How a dog named Boom is helping us learn more about the lives of service animals
When Melissa Marie (emmy) Legge first started as a graduate fellow in the Lewis and Ruth Sherman Centre for Digital Scholarship* a little over a year ago, the PhD candidate in Social Work had no idea how a computer processor works, let alone how to program one.
Now, with help from the Sherman Centre, Legge has not only learned electronics and coding skills, but has used those skills to build a specialized sensor package, which has become a key part of Legge’s dissertation research.
“In Social Work we don’t really work with technology but there’s so much potential, especially in research,” says Legge who will use the sensor to gather data aimed at better understanding the experiences of therapy animals while they’re working.
Legge recently came to the Sherman Centre, located in Mills Library, to talk to the Daily News about this research and to demonstrate how the sensor works:
Tell me about your dissertation research
I grew up as an animal activist. I had always had pets and worked with animals and so I was really excited about the increasing popularity of that kind of social work, but once I got involved in it myself, I found that it was more complicated than I thought. Just because a dog is suited for therapy work, it doesn’t mean they’ll be comfortable in every environment– every dog is different.
I wanted to get an idea of what it’s like for the animals that do all this work for us. What do they see, or hear while they’re working? I wanted to find ways to collect both qualitative and quantitative date about the animal’s experience– hopefully the sensor will paint a picture of what the animal is experiencing.
What does the sensor package do?
I built the package using an Arduino – a little computer that you program and give instructions. It has a number of sensors plugged in. My package measures things like heart rate and breathing rates.

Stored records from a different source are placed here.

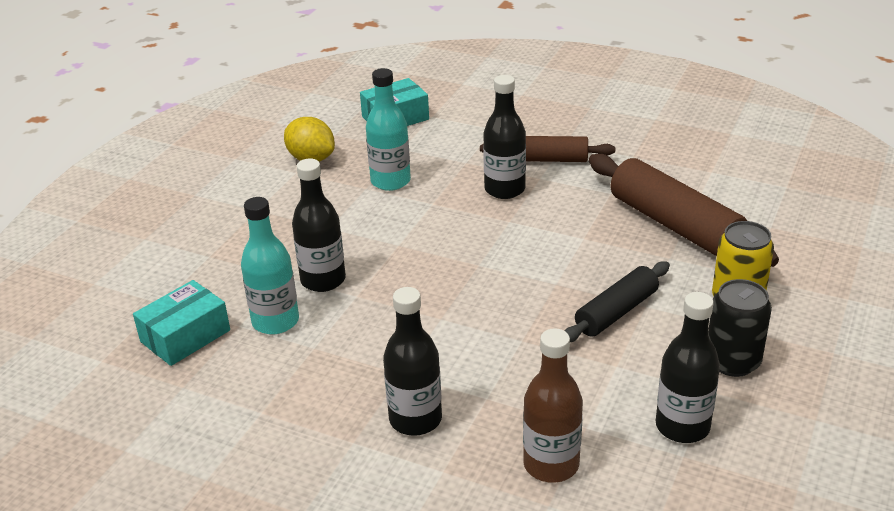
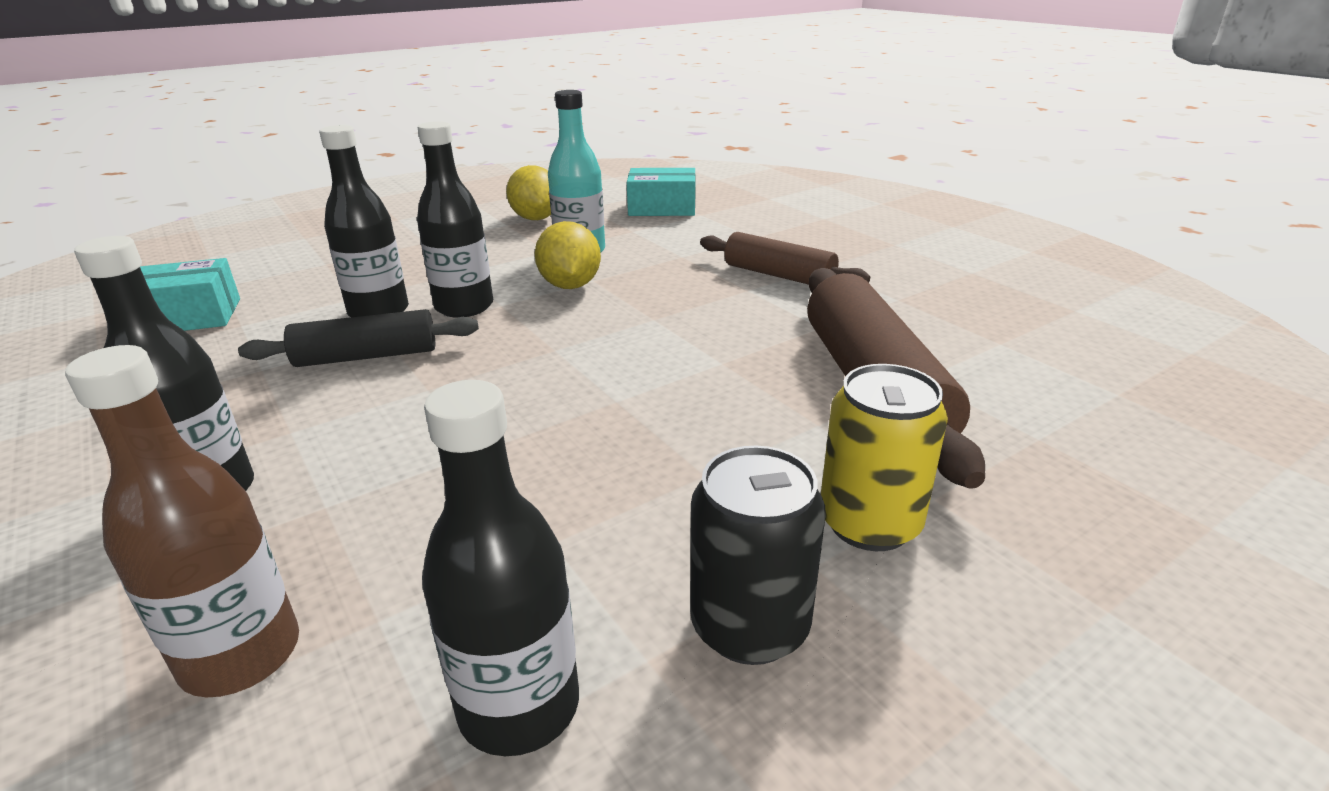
camera: 30 degrees right, 5 degrees down
turquoise bottle [241,197,299,334] -> none
black bottle [483,75,526,199] -> black bottle moved to [417,121,493,318]
black rolling pin [565,261,670,342] -> black rolling pin moved to [238,309,479,367]
none -> yellow lemon [535,221,601,289]

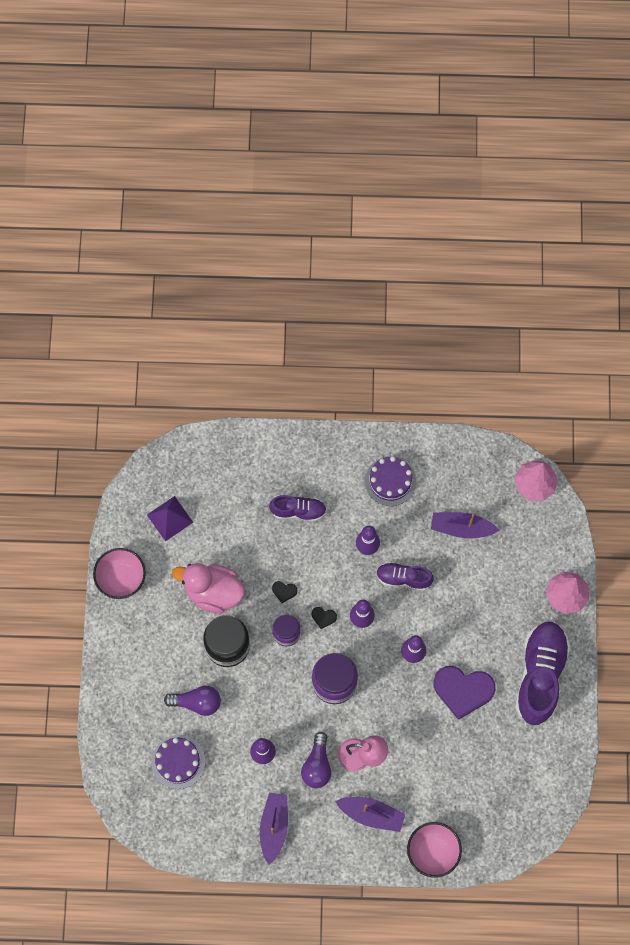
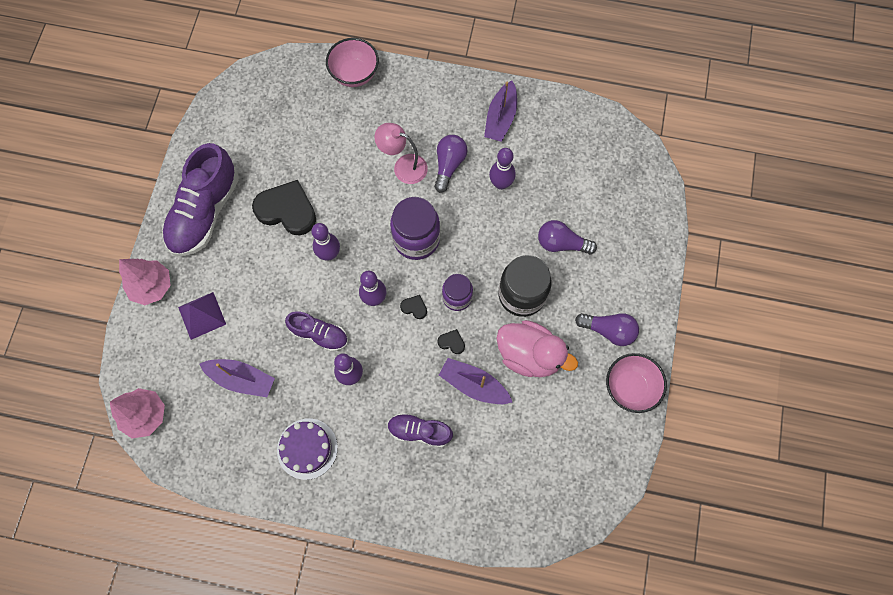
camera: 170 degrees left, 0 degrees up
purple pyramid [147,496,193,541] -> purple pyramid moved to [178,292,226,340]
purple cake [151,735,205,789] -> none
purple boat [335,797,406,832] -> purple boat moved to [439,358,512,404]
purple heart [433,666,496,720] -> black heart [252,180,316,236]
none -> purple light bulb [575,313,639,346]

But I also wanted to get more nuanced data, so there’s a sensor that measures the volume levels of the (ambient) noise, and a video camera mounted on a go-pro harness, which is great because you can see where the animal is looking, and because the animal’s head is in the shot, you can see whether their ears go up and down.
I’m also hoping to put a sensor on the tail because when dogs are happy they really express that physically.
You don’t have a technical background – how did you learn these skills?
I had never done anything like this – literally zero – before my fellowship. I had done basic programming in high school which is pretty obsolete now, but that was it.
I worked at the Sherman Centre and a makerspace in Toronto and I asked a lot of questions. I found that the first steps were the hardest in the learning process, but once I got going I found there were lots of resources available. People here in the Sherman Centre provided me with support, education and space to work. It’s so valuable to have a space where you can sit and make a mess and, if you get totally stuck, have people around to help. So many people here have a wealth of knowledge.
Anything you want to add?
I feel in so many ways that I didn’t understand what could be done in research with digital technologies before I started working in the Sherman Centre–I think not everyone in every discipline knows what’s out there. It’s been really exciting– I have more enthusiasm for research now after having been here for a year, it’s such a valuable resource.
* The Sherman Centre, which is a part of McMaster University Library, provides consulting and technical support to faculty and graduate students with all levels of technological experience. The Sherman Centre consults on any stage or aspect of a digital scholarship or pedagogical project to help determine the digital tools, techniques and methods that best suit the project whether big or small.